Segment Start: EXERCISE TEXT
# Bristol: Local Elections



## xenon (Apr 23, 2007)

Anyone bothering?


----------



## munkeeunit (Apr 23, 2007)

Voter turnout is stuck at historically low levels of around 50%. We have a government elected in the last 2 general elections with a popular mandate of only a little over 20% of the electorate, when this low turnout is factored in.

Voting isn't coming up in my ward this time round, and the only real reason to vote I can think of is to dilute the vote of the BNP. 

This urge to dilute the vote of the far-right also seems to be the only factor in the historically high turnout in the French general election so far (80+%), and not in any real resurgence in support for a worn out mainstream.


----------



## xenon (Apr 23, 2007)

I must admit I need to research who exactly's standing and what they're standing for. Although if I get to the polling station, I know which party I shall vote for already. Presuming they have a candidate.

Greens FWIW.


----------



## Isambard (Apr 23, 2007)

xenon_2 said:
			
		

> Greens FWIW.



Promise organic jam tomorrow by stealing the bread of the working class.


----------



## xenon (Apr 23, 2007)

No sandwhiches today then.


They'll never get any real power but my thinking is. The more representatives they have, will perhaps keep the focus on environmental issues. The issues the mainstream parties have been trying to grandstand over of late.

They're all pawns in my little game. I wish.


----------



## nightbreed (Apr 23, 2007)

All you Bristolians out there ,support whoever supports the care workers.
Segment End: EXERCISE TEXT
Segment Start: RECORDS SUPPLIED
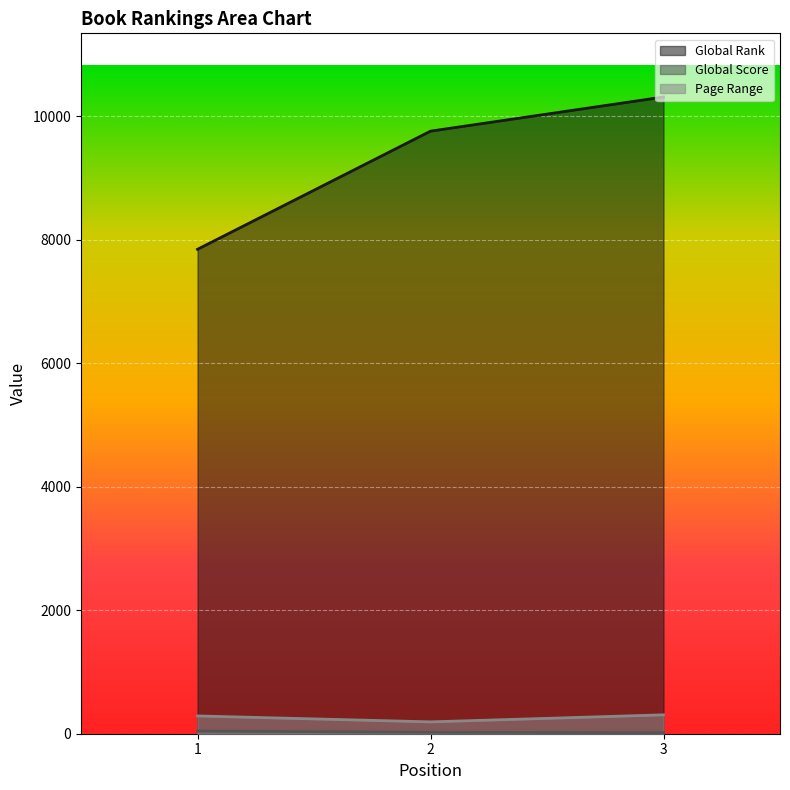

Which label corresponds to the smallest value in the chart?

3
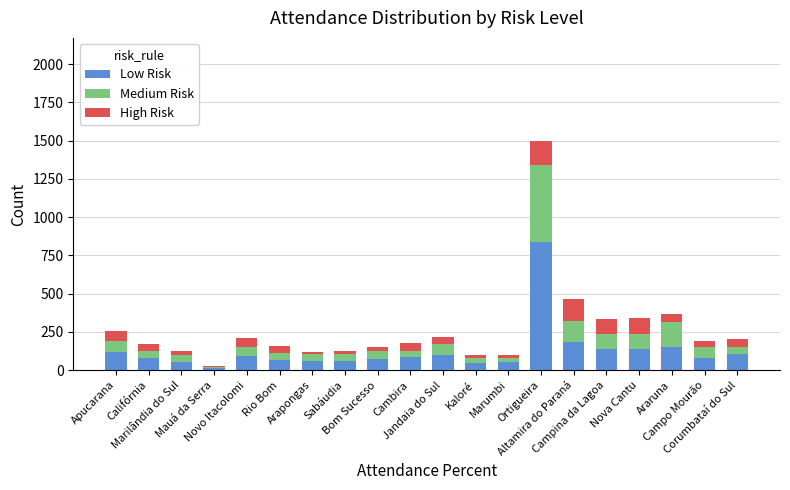

At which label is High Risk closest to 82?

Apucarana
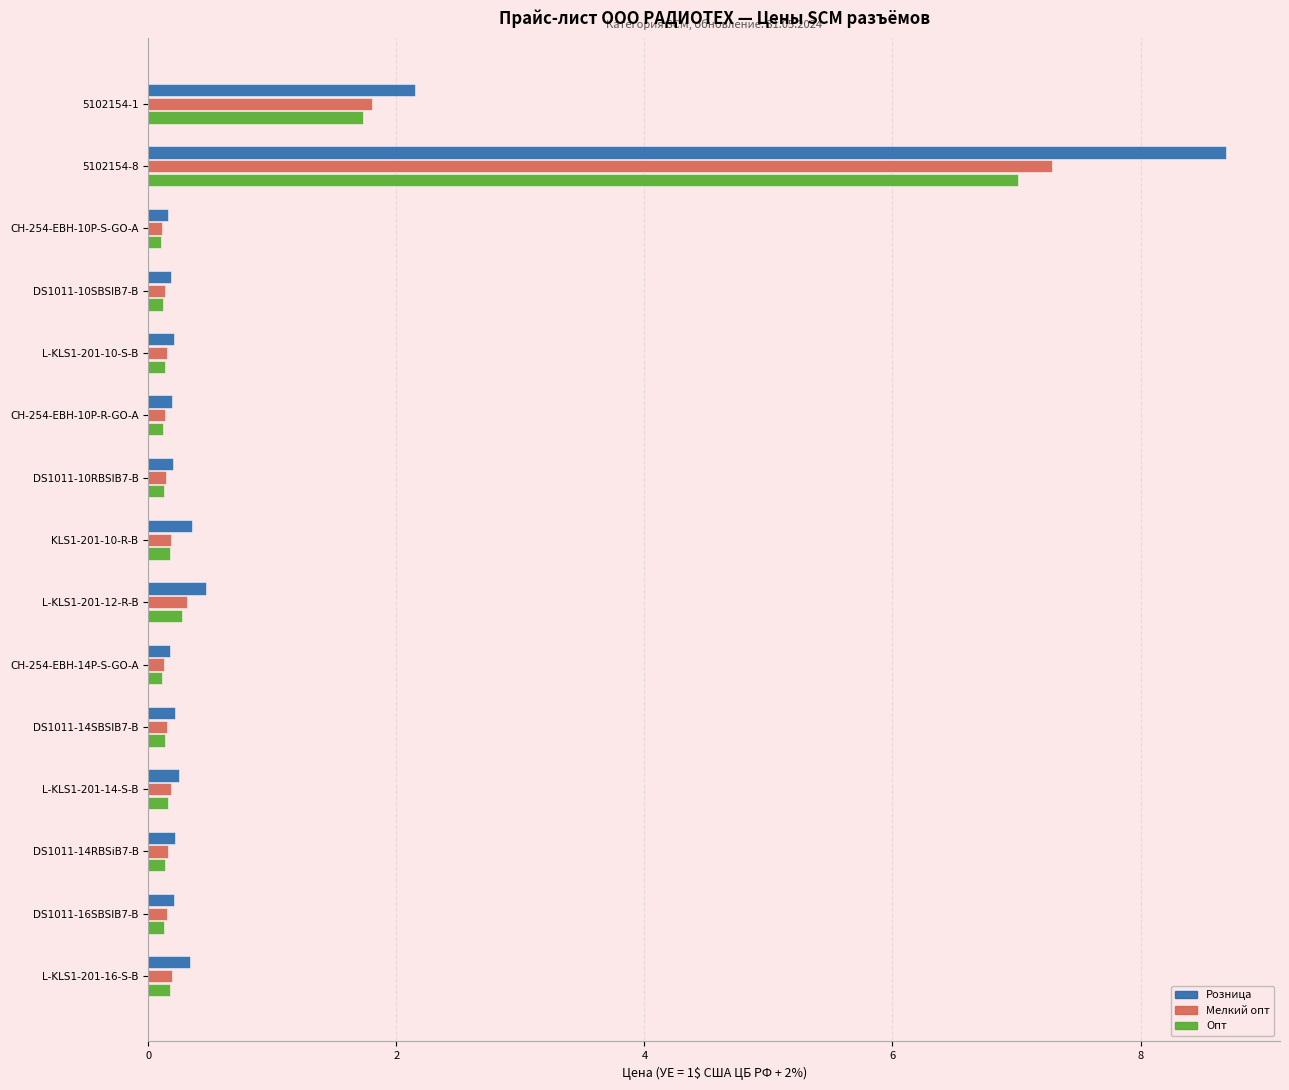

What is the difference between the maximum and minimum values in the Мелкий опт series?

7.2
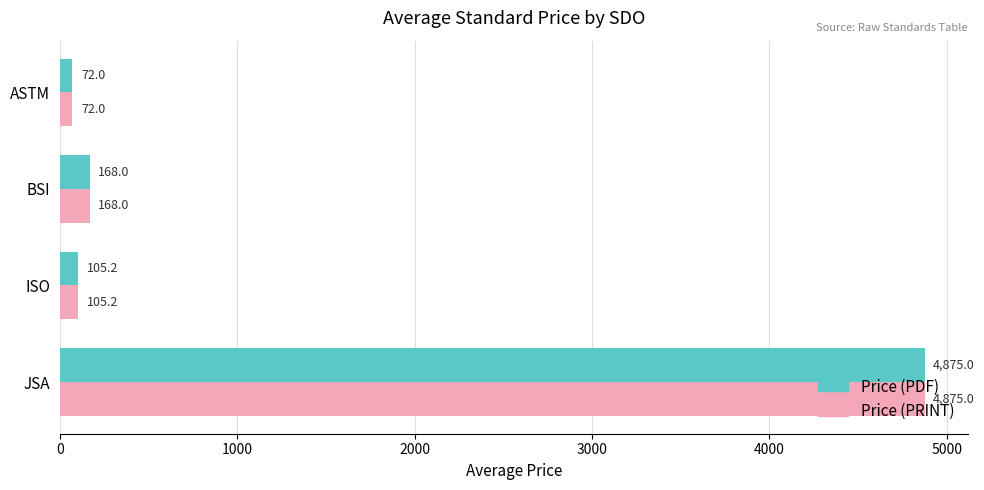

At which category is the sum across all series the highest?

JSA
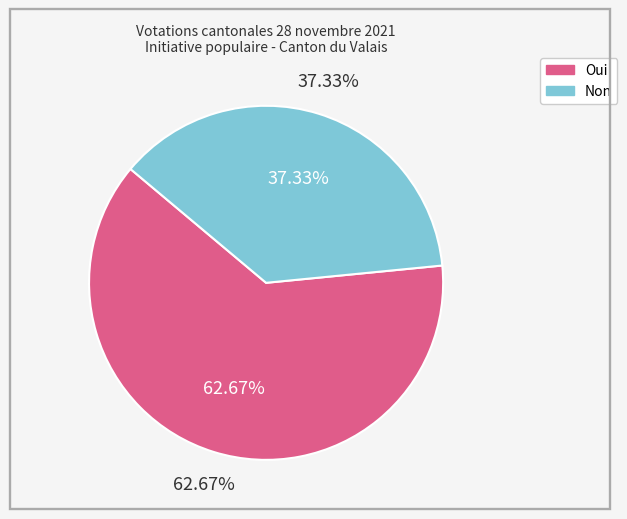

Which slice represents more than half of the pie?

Oui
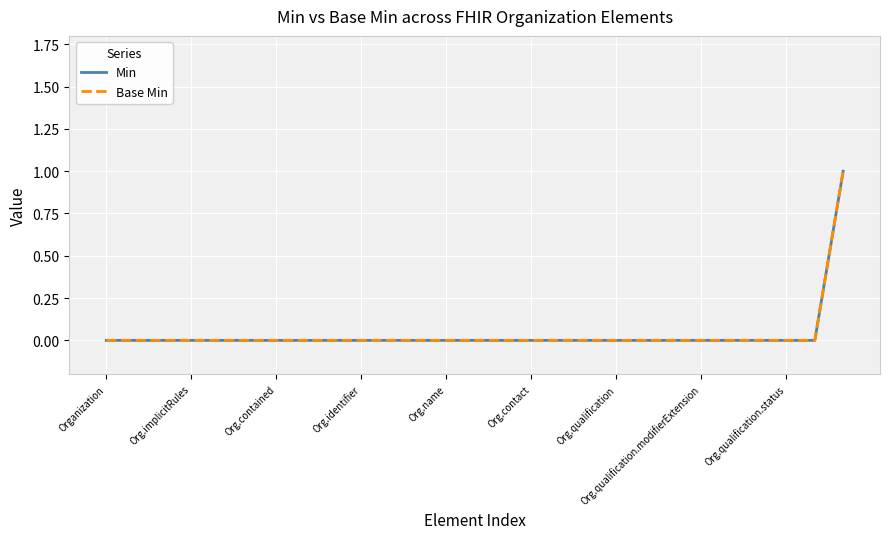

What is the label of the 4th point from the right?

23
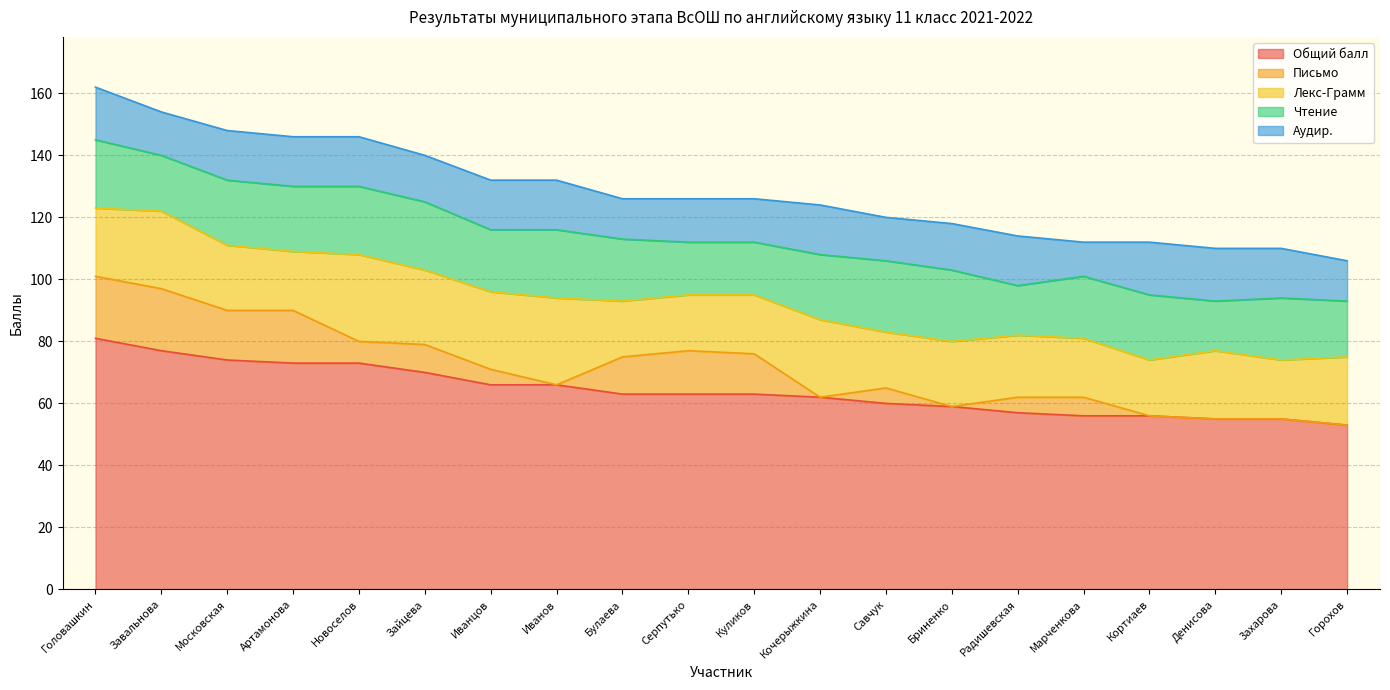

How many lines are shown in the chart?

5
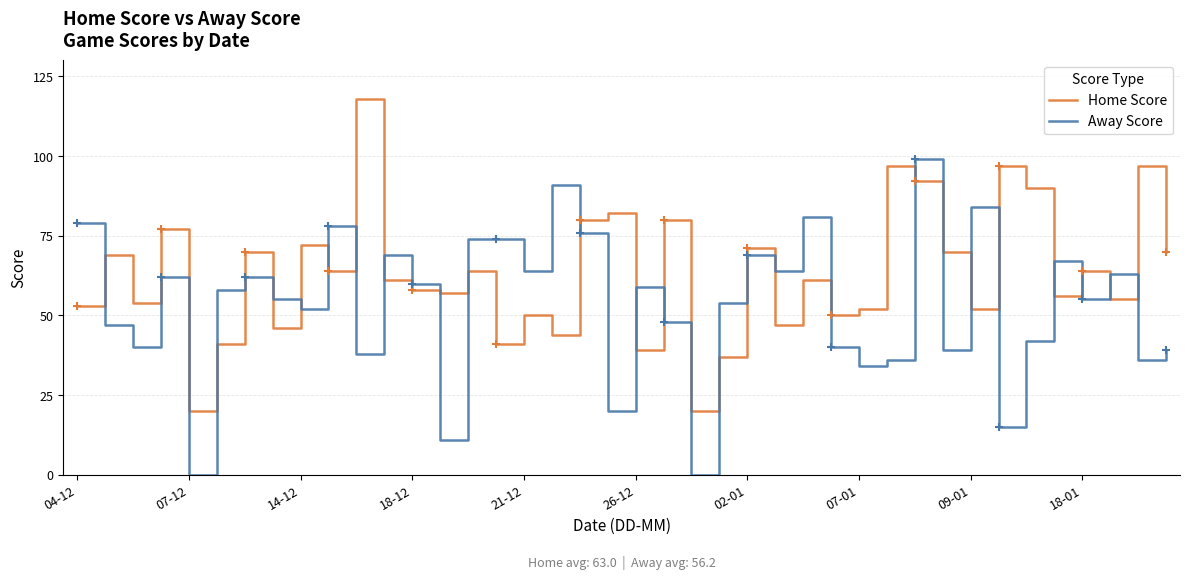

What is the greatest value displayed?

118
Segment End: RECORDS SUPPLIED
DIRECTIVE 1 | Change "greatest" to "largest" in the records, covering everything from the line containing "How many lines are shown in the chart?" down to the end of the records. Give those lines again with nothing else altered, and leave the pictures out.
DIRECTIVE 2 | Write what comes next in the forum thread about the Bristol local elections, starting after its last post.

TASK RESULT 1 |
How many lines are shown in the chart?

5

What is the largest value displayed?

118

TASK RESULT 2 |
http://bristolhomecare.blogspot.com/


----------



## JTG (Apr 23, 2007)

xenon_2 said:
			
		

> I must admit I need to research who exactly's standing and what they're standing for. Although if I get to the polling station, I know which party I shall vote for already. Presuming they have a candidate.
> 
> Greens FWIW.



Greens have candidates in every ward in Bristol mate. Which one are you in?

They're the only reason I'm bothering, no way would I vote for any of the big three. And they may win where I am


----------



## xenon (Apr 23, 2007)

I'm in Bedminster. Will have a proper look on the net tomorrow and see who's standing for what. But will probably vote Green anyway.

I'll take a look at that site as well nightbreed and see what it's all about.


----------



## Isambard (Apr 23, 2007)

<waves at JTG>

How goes it mate?
I was in Hamburg the other week and now have a St Pauli T-Shirt.


----------



## Sunspots (Apr 23, 2007)

http://www.bristol.gov.uk/ccm/navigation/council-and-democracy/councillors--democracy-and-elections/

(scroll down to _List Of Candidates_ pdf link)


----------



## JTG (Apr 24, 2007)

xenon_2 said:
			
		

> I'm in Bedminster. Will have a proper look on the net tomorrow and see who's standing for what. But will probably vote Green anyway.
> 
> I'll take a look at that site as well nightbreed and see what it's all about.



From memory, last year the Greens were a close third last year in Bemmy, it wouldn't take a massive swing to them to see them take the seat outright - it's definitely a target for them, what with them holding the next door seat (Southville)

You never know, you could make a difference for once  Ditto for me in Ashley


----------



## Sunspots (Apr 24, 2007)

JTG said:
			
		

> ...it's definitely a target for them, what with them holding the next door seat (Southville)



Southville went Green last year by only 7 votes (IIRC?), which I suppose makes this even more the case:




			
				JTG said:
			
		

> You never know, you could make a difference for once


----------



## big eejit (Apr 24, 2007)

I'm in Ashley and I'm thinking of voting Green this time. Tho to be fair the Lib Dem councillor, Shirley Marshall seems pretty good.


----------



## bristol_citizen (Apr 26, 2007)

Loads of 'info on the BNP in Bristol here


----------



## JTG (May 3, 2007)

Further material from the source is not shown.